De leverdonatie operatie
De donatie- en transplantatieprocedure start met de operatie van u als donor. De chirurg verwijdert eerst de galblaas en controleert de galwegen. Zijn die anders aangelegd dan verwacht, dan kan de transplantatie misschien niet doorgaan. Dat komt heel soms voor. Zien de galwegen en de lever er goed uit, dan verwijdert hij een deel van de leverkwab. Als dit er goed uitziet wordt gestart met de operatie bij de ontvanger. Uw operatie duurt ongeveer 8 uur.
Na de leverdonatie operatie
Na de operatie gaat u naar de intensive care afdeling. Hier mag u bezoek ontvangen. Leverdonoren hebben na de operatie vaak enkele dagen pijn, die soms lastig te bestrijden is. U mag namelijk niet heel veel pijnstillers hebben omdat uw lever nu minder goed werkt. Als de juiste hoeveelheid pijnstilling is gevonden en er verder geen problemen zijn, gaat u naar de verpleegafdeling.
De meeste donoren liggen ongeveer 10 dagen in het ziekenhuis. Houd er rekening mee dat u daarna nog enkele weken thuis moet herstellen.
Klachten door verwijderen deel lever en galblaas
Omdat leverweefsel zich snel vernieuwt, groeit uw lever binnen enkele weken weer aan. Door het verwijderen van uw galblaas kunt u in het begin wat last hebben van diarree en moet u opletten met vet eten. Maar na een tijdje past uw lichaam zich aan en verdwijnen de klachten meestal.

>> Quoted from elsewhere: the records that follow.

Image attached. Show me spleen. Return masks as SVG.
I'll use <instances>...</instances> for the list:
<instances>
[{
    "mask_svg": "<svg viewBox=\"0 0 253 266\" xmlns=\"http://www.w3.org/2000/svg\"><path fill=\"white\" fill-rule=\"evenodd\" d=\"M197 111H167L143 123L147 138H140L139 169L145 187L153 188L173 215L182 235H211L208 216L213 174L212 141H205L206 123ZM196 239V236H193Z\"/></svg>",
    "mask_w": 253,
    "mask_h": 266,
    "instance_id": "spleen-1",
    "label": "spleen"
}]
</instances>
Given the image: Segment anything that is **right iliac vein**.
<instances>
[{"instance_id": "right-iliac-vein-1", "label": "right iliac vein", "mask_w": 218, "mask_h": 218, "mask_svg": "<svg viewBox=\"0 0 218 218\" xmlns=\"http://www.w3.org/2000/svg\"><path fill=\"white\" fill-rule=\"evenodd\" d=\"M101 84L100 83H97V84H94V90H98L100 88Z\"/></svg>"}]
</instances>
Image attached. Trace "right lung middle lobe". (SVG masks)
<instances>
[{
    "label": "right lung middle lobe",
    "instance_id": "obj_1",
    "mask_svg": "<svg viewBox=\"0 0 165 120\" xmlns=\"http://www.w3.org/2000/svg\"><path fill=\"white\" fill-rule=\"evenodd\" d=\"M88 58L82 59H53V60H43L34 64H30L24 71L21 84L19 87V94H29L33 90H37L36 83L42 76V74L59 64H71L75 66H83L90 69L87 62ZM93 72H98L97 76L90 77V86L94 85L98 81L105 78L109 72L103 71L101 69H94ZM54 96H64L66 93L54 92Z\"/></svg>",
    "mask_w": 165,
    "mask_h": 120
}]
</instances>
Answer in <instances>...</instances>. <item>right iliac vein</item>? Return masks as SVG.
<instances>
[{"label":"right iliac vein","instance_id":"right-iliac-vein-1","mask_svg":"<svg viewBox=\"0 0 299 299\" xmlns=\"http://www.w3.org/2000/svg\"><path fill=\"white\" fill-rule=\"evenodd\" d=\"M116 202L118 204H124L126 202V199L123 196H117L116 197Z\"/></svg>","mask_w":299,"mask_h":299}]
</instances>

Een tijdje hulp in de huishouding nodig
Als u weer thuis bent, zult u een tijdje hulp in de huishouding nodig hebben. Kijk of familie of vrienden u kunnen helpen. Als dat niet kan, kunt u huishoudelijke hulp aanvragen bij de gemeente. Of hulp inhuren bij een bedrijf dat huishoudelijke hulp levert in uw woonplaats. De kosten hiervan worden tot maximaal € 300 euro vergoed. U leest er meer over bij Onkosten en vergoedingen. De maatschappelijk werker van het transplantatieziekenhuis kan u er ook meer over vertellen.
Regelmatig op controle
Drie maanden na de operatie komt u op controle bij de chirurg. Dit gebeurt opnieuw zes maanden en een jaar na de operatie. Daarna komt u minstens 5 jaar lang om het jaar op controle bij een arts of verpleegkundige van het transplantatieteam. Die checkt het functioneren van uw lever en uw algemene gezondheid en bespreekt met u hoe het met u gaat en ook of u geestelijk nog last hebt van de donatie. Voor de operatie en de controles hoeft u niets te betalen.
Nazorg door de maatschappelijk werker
Ook na ontslag uit het ziekenhuis kunt u begeleiding krijgen vanuit het transplantatieziekenhuis. U kunt bijvoorbeeld een gesprek aanvragen bij de maatschappelijk werker als u geestelijk last hebt van de donatie. De maatschappelijk werker kan ook helpen bij het aanvragen van de Onkostenvergoeding donatie bij leven. Ook houdt de coördinator leverdonatie bij leven contact met u.